Everleigh13 · 05/12/2025 10:39

Some of the things I do that I think are nice are:
Notice things he has done and say thanks.
Start up little conversations about things he’s interested in or has mentioned before.
Give hugs or a quick kiss.
Watch a sitcom - laughing together is great!
If you go to the shop bring back a small treat for you both occasionally - like some new food or drink to try (not expensive).

My husband does all these things too! It’s not a one way street. I wouldn’t go over the top with it though, just when it feels appropriate.

A relationship does change with young children and I think both partners need to realise that they’ll have less time and attention overall.

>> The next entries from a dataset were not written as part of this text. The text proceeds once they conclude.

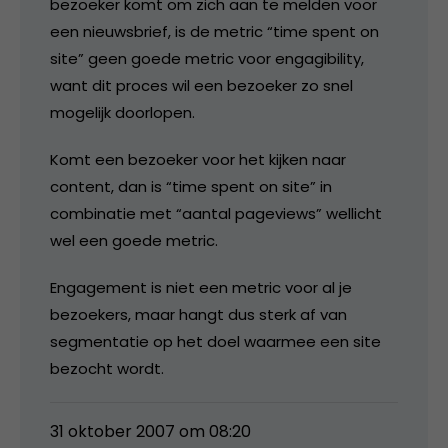
bezoeker komt om zich aan te melden voor
een nieuwsbrief, is de metric “time spent on
site” geen goede metric voor engagibility,
want dit proces wil een bezoeker zo snel
mogelijk doorlopen.
Komt een bezoeker voor het kijken naar
content, dan is “time spent on site” in
combinatie met “aantal pageviews” wellicht
wel een goede metric.
Engagement is niet een metric voor al je
bezoekers, maar hangt dus sterk af van
segmentatie op het doel waarmee een site
bezocht wordt.
31 oktober 2007 om 08:20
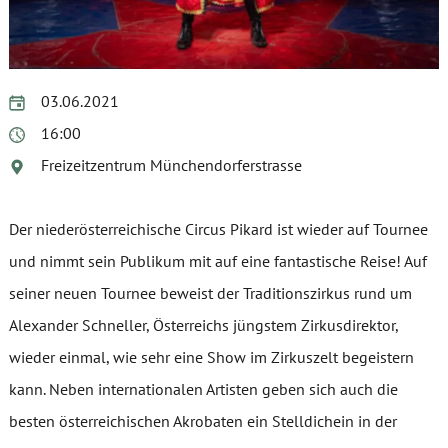
03.06.2021
16:00
Freizeitzentrum Münchendorferstrasse
Der niederösterreichische Circus Pikard ist wieder auf Tournee
und nimmt sein Publikum mit auf eine fantastische Reise! Auf
seiner neuen Tournee beweist der Traditionszirkus rund um
Alexander Schneller, Österreichs jüngstem Zirkusdirektor,
wieder einmal, wie sehr eine Show im Zirkuszelt begeistern
kann. Neben internationalen Artisten geben sich auch die
besten österreichischen Akrobaten ein Stelldichein in der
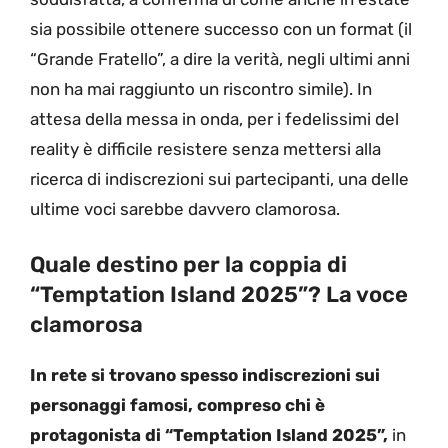
sia possibile ottenere successo con un format (il
“Grande Fratello”, a dire la verità, negli ultimi anni
non ha mai raggiunto un riscontro simile). In
attesa della messa in onda, per i fedelissimi del
reality è difficile resistere senza mettersi alla
ricerca di indiscrezioni sui partecipanti, una delle
ultime voci sarebbe davvero clamorosa.
Quale destino per la coppia di
“Temptation Island 2025”? La voce
clamorosa
In rete si trovano spesso indiscrezioni sui
personaggi famosi, compreso chi è
protagonista di “Temptation Island 2025”,
in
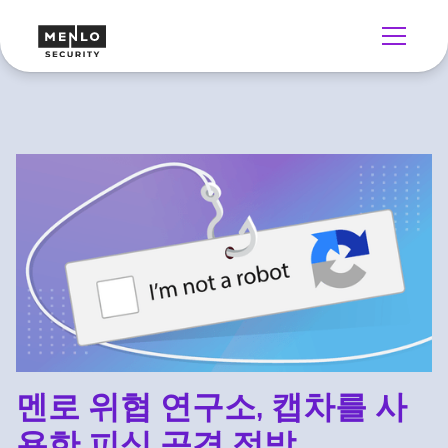
멘로 위협 연구소, 캡차를 사
용한 피싱 공격 적발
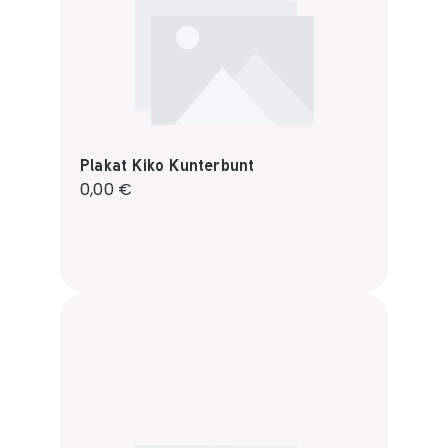
Plakat Kiko Kunterbunt
Regulärer Preis:
0,00 €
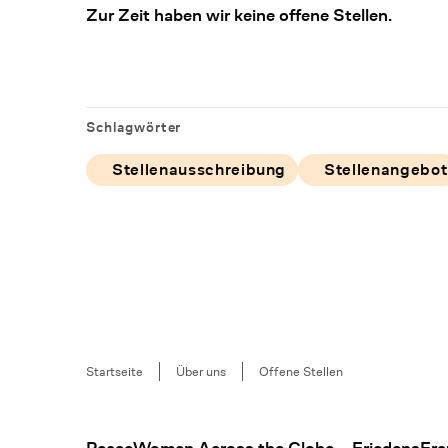
Zur Zeit haben wir keine offene Stellen.
Schlagwörter
Stellenausschreibung
Stellenangebot
Breadcrumb
Startseite
Über uns
Offene Stellen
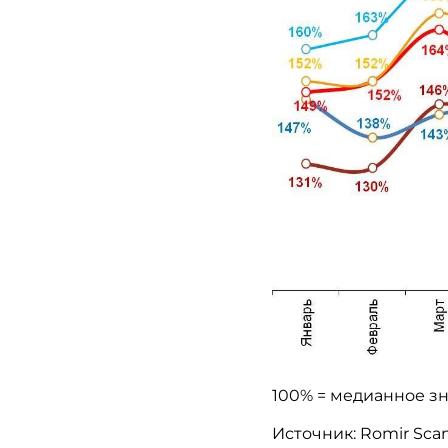
100% = медианное зн
Источник:
Romir
Sca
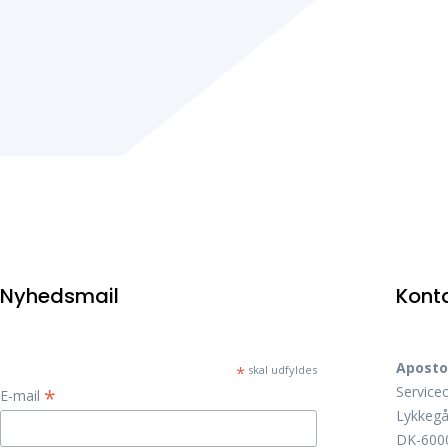
Nyhedsmail
Kont
Aposto
*
skal udfyldes
Service
*
E-mail
Lykkegå
DK-6000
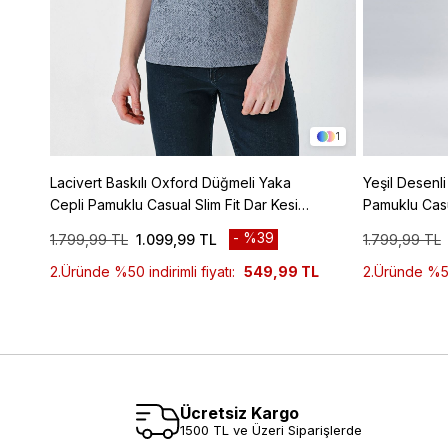
1
Lacivert Baskılı Oxford Düğmeli Yaka
Yeşil Desenl
Cepli Pamuklu Casual Slim Fit Dar Kesim
Pamuklu Casu
Tişört 1011240177
1011240160
%39
1.799,99 TL
1.099,99 TL
1.799,99 TL
2.Üründe %50 indirimli fiyatı:
549,99 TL
2.Üründe %50 
Ücretsiz Kargo
1500 TL ve Üzeri Siparişlerde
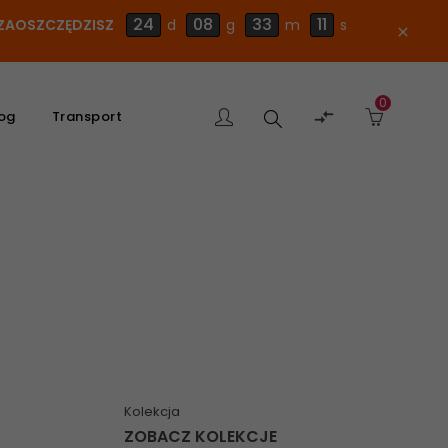
24
08
33
10
E ZAOSZCZĘDZISZ
d
g
m
s
close
0
Szukaj

og
Transport
produktu
Kolekcja
ZOBACZ KOLEKCJE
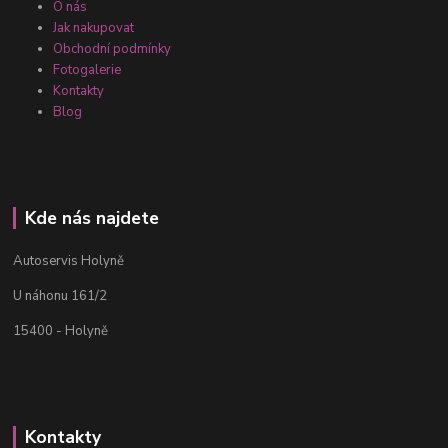
O nás
Jak nakupovat
Obchodní podmínky
Fotogalerie
Kontakty
Blog
Kde nás najdete
Autoservis Holyně
U náhonu 161/2
15400 - Holyně
Kontakty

olderbutwiser · 05/12/2025 10:51

What @NoelEdmondsHairGel said.

Before you go to sleep have a quick think about what he’s done that day to make your life better and tell him. Ideally tell him as you go along during the day, but up against the coalface of young children that can be hard to do.

Practice looking at him and giving him a smile.

Comtesse · 05/12/2025 10:55

Ok here is a simple one - make his favourite meal for dinner when it’s your turn to cook next.

DeQuin · 05/12/2025 11:00

Find out about the five languages of love and use them as a framework to talk to him to find out what would make him feel loved. Then just try to do them, even in a very small way. (Gifts, words, physical affection, quality time, acts of service.)

Screamingabdabz · 05/12/2025 11:15

Just ask him what he means. From reading the relationship threads I’ve come to see that when men moan about ‘lack of affection’ they mean sex. The same sort of men that are totally oblivious to the mental and domestic load their wives are carrying.